With debt levels in the UK soaring, it is welcome indeed that Andrew Bailey, the chief executive of the Financial Conduct Authority, has gone public with his concerns about Britain’s reliance on credit. In particular, he has sounded a warning over what he says is a “pronounced” accumulation of debt among young adults. What he has said may surprise nobody; but it should alarm us all.
In the aftermath of the financial crisis, overall consumer debt levels in the UK declined as a consequence both of stricter lending criteria and general belt-tightening among nervous citizens. Now, with mortgages excluded, it has wormed its way over the £200bn mark, which puts it close to the pre-crash heights.
Fundamentally, of course, there is nothing intrinsically dangerous about credit, as Mr Bailey has noted in his remarks: it enables the economy to function by permitting regular flows of money. Yet plainly it becomes a concern if individuals are taking on debts they are not confident they can pay back. And that is all the more likely to occur when credit is being used to deal with the everyday cost of living, as it is for increasing numbers.
Last month a survey of 18- to 30-year-olds by the Young Women’s Trust concluded that nearly 25 per cent are perennially in debt, while close to half regularly have to borrow in order to make ends meet before their monthly pay cheque arrives. Tales abound of parents missing meals in order to ensure their children get enough to eat or walking long distances to avoid paying transport costs. By the age of 24, close to 40 per cent of individuals are in debt, according to the Money Advice Trust; a YouGov poll last year found one in 10 thought they would never repay what they owed.
Plainly there are a range of factors that have aligned to produce the present situation. Private sector rents are still on the up, while wages are stagnant; the cost of unsecured loans is high, yet interest on savings is nominal. Add into the mix the pressure borne by recent graduates who face the prospect of years repaying tuition fees and it is easy to see why young people are becoming disproportionately reliant on borrowing money to get by.
As Mr Bailey rightly notes, the concentration of indebtedness among younger people is part of a broader shift in the “generational pattern of wealth and income”. We have grown used to the notion of ever-improving living standards and of each generation enjoying, on average, higher incomes than their parents. This is no longer true. For one thing, millennials – those who were aged between one and 17 in 2000 – spend three times as much on housing as their grandparents, according to the Resolution Foundation. For another, earnings are frequently failing to keep up with inflation.
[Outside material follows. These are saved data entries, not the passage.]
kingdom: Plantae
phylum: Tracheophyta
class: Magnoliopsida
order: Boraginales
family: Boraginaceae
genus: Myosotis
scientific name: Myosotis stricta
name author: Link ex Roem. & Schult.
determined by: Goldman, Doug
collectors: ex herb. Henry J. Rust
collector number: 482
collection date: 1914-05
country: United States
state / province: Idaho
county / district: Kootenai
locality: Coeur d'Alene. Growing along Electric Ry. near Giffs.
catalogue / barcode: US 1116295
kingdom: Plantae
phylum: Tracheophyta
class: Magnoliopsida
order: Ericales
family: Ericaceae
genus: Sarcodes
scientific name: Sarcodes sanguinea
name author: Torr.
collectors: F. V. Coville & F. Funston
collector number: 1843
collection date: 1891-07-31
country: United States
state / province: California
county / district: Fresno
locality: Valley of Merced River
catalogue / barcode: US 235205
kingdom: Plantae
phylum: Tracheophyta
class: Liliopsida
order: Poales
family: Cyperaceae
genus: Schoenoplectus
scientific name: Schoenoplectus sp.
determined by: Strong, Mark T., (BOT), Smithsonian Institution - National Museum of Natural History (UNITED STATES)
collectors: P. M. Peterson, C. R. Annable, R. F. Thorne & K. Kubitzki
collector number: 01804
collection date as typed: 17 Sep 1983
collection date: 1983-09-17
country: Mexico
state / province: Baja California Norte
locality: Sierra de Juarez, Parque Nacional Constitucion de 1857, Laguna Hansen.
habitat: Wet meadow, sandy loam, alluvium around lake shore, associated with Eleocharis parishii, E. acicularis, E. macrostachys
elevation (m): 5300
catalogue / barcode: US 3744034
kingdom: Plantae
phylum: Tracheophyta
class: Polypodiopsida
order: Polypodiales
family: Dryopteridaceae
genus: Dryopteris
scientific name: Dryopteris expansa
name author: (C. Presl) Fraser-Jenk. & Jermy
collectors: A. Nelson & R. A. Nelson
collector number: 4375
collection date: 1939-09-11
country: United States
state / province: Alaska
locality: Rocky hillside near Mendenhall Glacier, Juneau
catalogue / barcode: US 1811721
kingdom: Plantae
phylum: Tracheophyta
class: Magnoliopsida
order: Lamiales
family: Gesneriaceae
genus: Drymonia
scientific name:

The pension gap is an additional problem, with many young people contributing little or nothing to their retirement pots. A YouGov study in January concluded that 40 per cent of 18- to 34-year olds had made no pension provision of their own at all. Many will wonder whether there will ever come a time in their lives when they can escape the use of debt to fund basic essentials such as food and heating.
For young people caught in never-ending cycles of credit, the affects can be profoundly negative, not only in respect of their material position but also with regard to their physical and mental health. That in turn can have an impact on individuals’ ability to hold down full-time employment, which merely exacerbates the potential need to take on more debt.
Ultimately, all this poses serious problems for British society as a whole, not only in terms of the potential cost of caring for those who may be incapacitated by illness, anxiety or homelessness, but because Britain’s economy already faces a desperately challenging future, even without mass reliance on credit. People who are constantly in debt are not spending their non-existent money on British products; individuals who rely on credit cards to get through the month are in no position to boost the UK as a centre for entrepreneurialism; young people who feel they have no hope are not likely to be drivers of a post-Brexit recovery.
It is imperative that the Government not only heeds Andrew Bailey’s warning but acts on it radically and soon. A housebuilding programme on a genuinely large scale is an obvious starting point, although the Prime Minister’s ambitions in that arena seem modest. Yet even that only addresses one element of the debt conundrum facing so many young people. At the moment they are paying the price of decisions made by a generation whose wealth and prospects they can barely dream of.